On Wed, 18 Oct 2017, Petr Mladek wrote:

> On Wed 2017-10-18 11:10:09, Miroslav Benes wrote:
> > On Tue, 17 Oct 2017, Jason Baron wrote:
> > > If the atomic replace patch does
> > > not contain any immediates, then we can drop the reference on the
> > > immediately preceding patch only. That is because there may have been
> > > previous transitions to immediate functions in the func stack, and the
> > > transition to the atomic replace patch only checks immediately preceding
> > > transition. It would be possible to check all of the previous immediate
> > > function transitions, but this adds complexity and seems like not a
> > > common pattern. So I would suggest that we just drop the reference on
> > > the previous patch if the atomic replace patch does not contain any
> > > immediate functions.
> >
> > It is even more complicated and it is not connected only to atomic replace
> > patch (I realized this while reading the first part of your email and
> > then you confirmed it with this paragraph). The consistency model is
> > broken with respect to immediate patches.
> >
> > func a
> > patches 1i
> > 2i
> > 3
> >
> > Now, when you're applying 3, only 2i function is checked. But there might
> > be a task sleeping in 1i. Such task would be migrated to 3, because we do
> > not check 1 in klp_check_stack_func() at all.
> >
> > I see three solutions.
> >
> > 1. Say it is an user's fault. Since it is not obvious and it is
> > easy-to-make mistake, I would not go this way.
> >
> > 2. We can fix klp_check_stack_func() in an exact way you're proposing.

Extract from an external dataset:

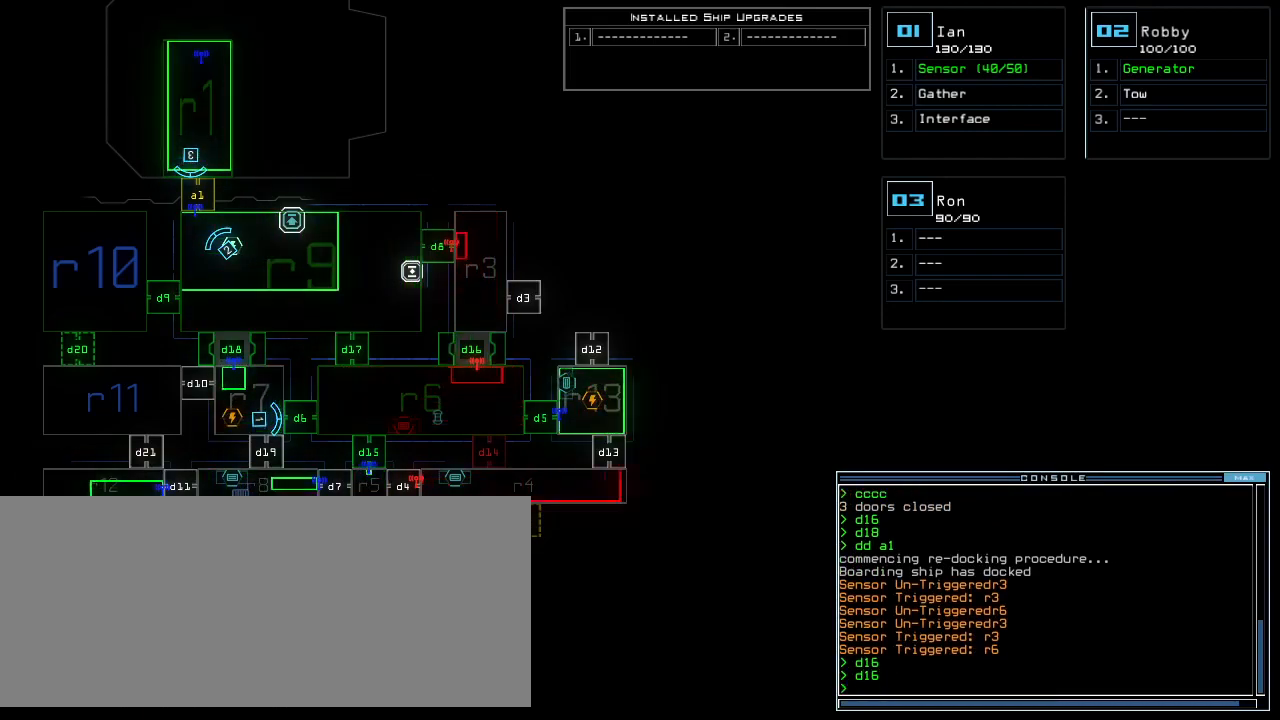
{"keys": [], "events": []}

> > We'd go back in func stack as long as there are immediate patches there.
> > This adds complexity and I'm not sure if all the problems would be solved
> > because scenarios how patches are stacked and applied to different
> > functions may be quite complex.
> >
> > 3. Drop immediate. It causes problems only and its advantages on x86_64
> > are theoretical. You would still need to solve the interaction with atomic
> > replace on other architecture with immediate preserved, but that may be
> > easier. Or we can be aggressive and drop immediate completely. The force
> > transition I proposed earlier could achieve the same.
>
> To make it clear. We currently rely on the immediate handling on
> architectures without a reliable stack checking. The question
> is if anyone uses it for another purpose in practice.
>
> A solution would be to remove the per-func immediate flag
> and invert the logic of the per-patch one. We could rename
> it to something like "consistency_required" or "semantic_changes".

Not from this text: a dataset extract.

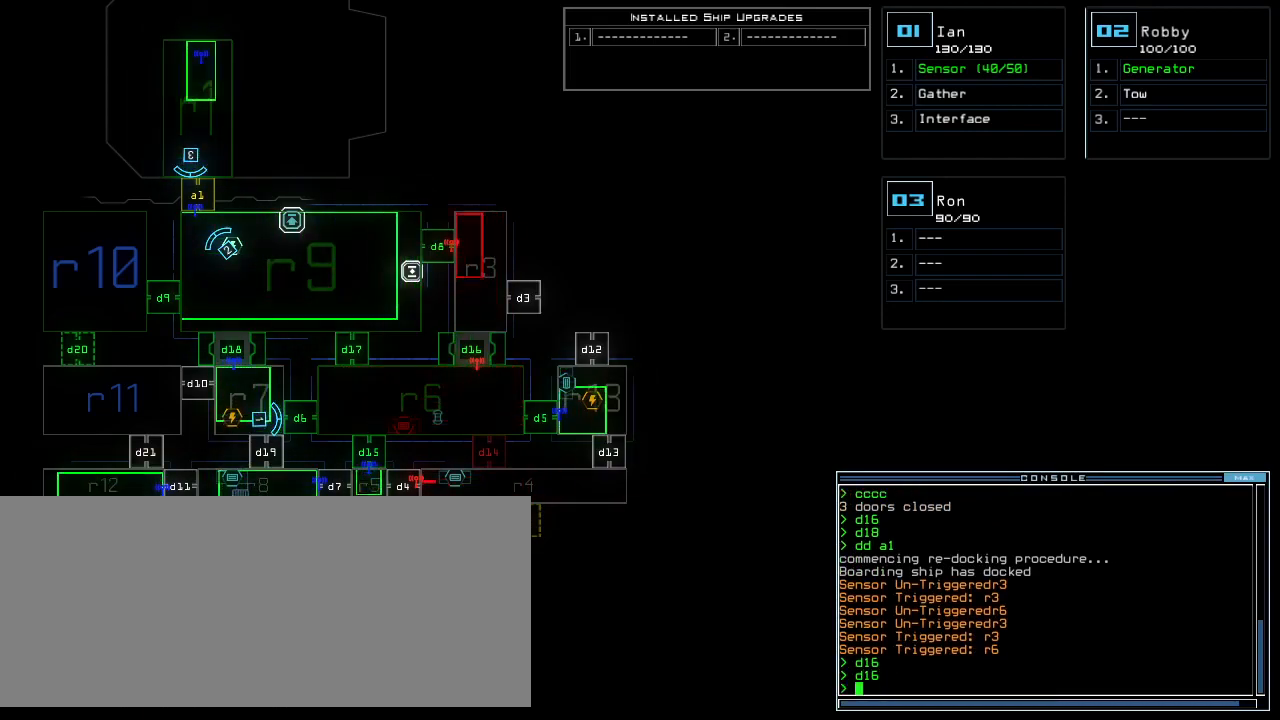
{"keys": ["left", "up"], "events": [[260, "1", "down"], [340, "1", "up"], [340, "left", "down"], [340, "up", "down"]]}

> A patch with this flag set then might be refused on systems
> without reliable stacks. Otherwise, the consistency model
> would be used for all patches.

I have a problem with this. I'd like to see the consistency model as a
default and not something to ask for. It should be used always unless
explicitly forbidden.

Just to be sure, we agreed to remove immediate, didn't we?